Living in the Ice Age
http://livingintheiceage.pjgh.co.uk
3:49 pm
I just made a batch using your recipe, but the salmon's been frozen for the last week and I didn't completely thaw them before seasoning and wrapping the pieces. is that a problem and is there a way to fix that?
3:56 pm
June 5, 2011
I doubt it - the "cooking" effect of the salt will still have got right in there. It will have thawed through the process and the excess water fully released. Perhaps lay some weights on top of the fish? Place a tray on top and something heavy to press out any potential excess water.
Living in the Ice Age
http://livingintheiceage.pjgh.co.uk
9:24 pm
February 22, 2010
E. Reich:
Just let it cure an extra day or so to make sure it's completely thawed. It'll be fine.

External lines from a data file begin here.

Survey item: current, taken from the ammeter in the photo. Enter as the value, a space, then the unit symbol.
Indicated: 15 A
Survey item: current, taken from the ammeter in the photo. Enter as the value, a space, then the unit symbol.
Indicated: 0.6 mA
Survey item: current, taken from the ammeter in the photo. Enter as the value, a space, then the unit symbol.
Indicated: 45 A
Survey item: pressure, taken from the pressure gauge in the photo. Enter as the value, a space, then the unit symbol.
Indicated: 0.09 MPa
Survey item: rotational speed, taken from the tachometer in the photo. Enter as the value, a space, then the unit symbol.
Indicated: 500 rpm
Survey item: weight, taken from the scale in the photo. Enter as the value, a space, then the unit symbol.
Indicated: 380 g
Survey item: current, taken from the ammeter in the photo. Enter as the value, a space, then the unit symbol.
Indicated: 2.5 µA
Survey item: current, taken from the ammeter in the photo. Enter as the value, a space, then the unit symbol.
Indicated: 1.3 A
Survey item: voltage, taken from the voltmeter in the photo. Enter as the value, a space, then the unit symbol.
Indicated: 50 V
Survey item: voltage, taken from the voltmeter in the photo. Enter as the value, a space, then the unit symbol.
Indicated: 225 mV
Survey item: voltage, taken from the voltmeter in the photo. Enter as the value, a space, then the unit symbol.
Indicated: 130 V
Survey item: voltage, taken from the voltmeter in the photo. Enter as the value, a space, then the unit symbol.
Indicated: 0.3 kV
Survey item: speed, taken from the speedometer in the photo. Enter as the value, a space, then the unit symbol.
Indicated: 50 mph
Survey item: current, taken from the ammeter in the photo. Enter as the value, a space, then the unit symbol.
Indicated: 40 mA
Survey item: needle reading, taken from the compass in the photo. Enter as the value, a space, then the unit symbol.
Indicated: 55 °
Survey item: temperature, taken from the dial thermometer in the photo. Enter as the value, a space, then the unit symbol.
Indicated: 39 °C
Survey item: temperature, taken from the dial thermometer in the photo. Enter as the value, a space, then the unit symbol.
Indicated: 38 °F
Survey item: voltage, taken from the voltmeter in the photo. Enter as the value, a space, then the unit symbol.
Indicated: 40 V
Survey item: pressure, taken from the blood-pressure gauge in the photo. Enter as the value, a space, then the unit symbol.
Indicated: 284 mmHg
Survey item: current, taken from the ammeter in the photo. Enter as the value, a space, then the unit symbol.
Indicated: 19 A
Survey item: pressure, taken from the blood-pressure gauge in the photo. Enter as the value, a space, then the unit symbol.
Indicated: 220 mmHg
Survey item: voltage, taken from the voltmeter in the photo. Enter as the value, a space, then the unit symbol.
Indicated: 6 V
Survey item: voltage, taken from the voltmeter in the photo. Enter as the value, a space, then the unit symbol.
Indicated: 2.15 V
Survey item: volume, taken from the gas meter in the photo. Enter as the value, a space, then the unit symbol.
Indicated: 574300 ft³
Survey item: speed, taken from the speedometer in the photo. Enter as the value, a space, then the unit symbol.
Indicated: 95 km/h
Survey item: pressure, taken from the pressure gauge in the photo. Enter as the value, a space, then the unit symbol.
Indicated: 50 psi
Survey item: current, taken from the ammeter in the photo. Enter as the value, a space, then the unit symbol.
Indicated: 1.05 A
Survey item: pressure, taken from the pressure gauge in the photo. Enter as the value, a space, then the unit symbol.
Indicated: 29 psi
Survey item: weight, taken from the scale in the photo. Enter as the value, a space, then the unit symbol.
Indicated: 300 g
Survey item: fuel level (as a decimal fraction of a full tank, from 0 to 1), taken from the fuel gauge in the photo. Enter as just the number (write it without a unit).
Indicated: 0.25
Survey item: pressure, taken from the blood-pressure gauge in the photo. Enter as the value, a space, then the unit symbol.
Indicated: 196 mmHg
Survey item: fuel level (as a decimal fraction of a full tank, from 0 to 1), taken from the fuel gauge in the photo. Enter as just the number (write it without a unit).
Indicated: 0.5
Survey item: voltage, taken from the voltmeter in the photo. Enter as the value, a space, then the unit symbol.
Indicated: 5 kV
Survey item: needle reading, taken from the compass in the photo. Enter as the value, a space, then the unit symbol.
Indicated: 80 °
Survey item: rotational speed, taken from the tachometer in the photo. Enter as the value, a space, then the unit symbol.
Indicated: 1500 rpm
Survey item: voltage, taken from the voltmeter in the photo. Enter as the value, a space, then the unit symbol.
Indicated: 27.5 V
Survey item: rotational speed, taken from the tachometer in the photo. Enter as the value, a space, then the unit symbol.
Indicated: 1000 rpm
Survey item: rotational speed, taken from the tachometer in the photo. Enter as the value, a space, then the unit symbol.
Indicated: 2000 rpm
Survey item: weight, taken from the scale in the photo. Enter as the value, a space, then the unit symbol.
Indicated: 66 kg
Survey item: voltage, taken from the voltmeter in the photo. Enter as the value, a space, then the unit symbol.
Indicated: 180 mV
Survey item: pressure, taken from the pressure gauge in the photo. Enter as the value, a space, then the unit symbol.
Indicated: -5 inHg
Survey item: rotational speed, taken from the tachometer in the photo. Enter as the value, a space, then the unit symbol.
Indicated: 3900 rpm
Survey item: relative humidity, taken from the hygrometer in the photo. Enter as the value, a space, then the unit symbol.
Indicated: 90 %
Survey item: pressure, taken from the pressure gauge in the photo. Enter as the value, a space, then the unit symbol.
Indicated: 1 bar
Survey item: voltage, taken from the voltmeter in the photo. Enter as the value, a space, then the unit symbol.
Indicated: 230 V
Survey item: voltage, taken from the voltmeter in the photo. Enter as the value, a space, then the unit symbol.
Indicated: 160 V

(That won't work with most recipes, but it'll work fine with this one!)
JS
3:46 am
Hi,
Gravlax is my all time favourite starter, by Dad is a chef and used to do it for me all the time! The bit that made his incredible was he used to do a mackeral pate/paste with it. Blitzed mackeral, with a bit of horseradish, lemon, salt pepper and splash or worcester sauce. Try it, it completes the dish for me! Doing this for a dinner party next week, doing a "come dine with me" with friends! Wish me luck!
12:30 pm
February 22, 2010
Pete:
I'm sure it'll be delicious! If you're serving it the traditional way (on toast, with a pungent sauce), you can add some more salt to the cure to give it a more traditional taste.
JS
2:47 pm
June 5, 2011
How did it turn out, Pete? Good? I hope so.
The great thing about this process is, really delicate fish can be cured; likewise, strong flavours can be amplified. It's a simple, but good process.
New house, now, bigger fridge ... time to make another one.
Living in the Ice Age
http://livingintheiceage.pjgh.co.uk
9:32 am
Finally got around to using lemons and it tasted about the same as it did with the limes...and just as delicious.
I only use sockeye and it comes out great every time.
Does anybody else have a slight taste of tea in their gravlax?
12:47 pm
February 22, 2010
Carl:
Perhaps the lemon makes it taste more tea-like? Or perhaps it's something about the fish...wild fish varies in taste much more than farmed fish.
JS
7:25 pm
Now that much of the fresh salmon sold is farm raised, and colored, and not as firm, I follow your excellent recipe but use a wooden board (cedar) and a five pound flat brick, put that on top of the gravlax in the fridge and it presses the moisture out. I take the fish out when it does not leak anymore.. 2, sometimes 4 days.
1:58 pm
Hi,
I am a keen fly fisherman from the UK, I tend to go to places with larger rainbow trout (6-30 lbs). My biggest problem has always been what to do with the fish I catch, now I have the perfect answer.
I made 2kg (4 sides) using your recipe and it came out fantastically well. I am now fighting off the friends and family for the next batch!
Also freezing the fish and then fully thawing them prior to starting the curing process seems to work better than starting the curing process on fresh "just caught" fish.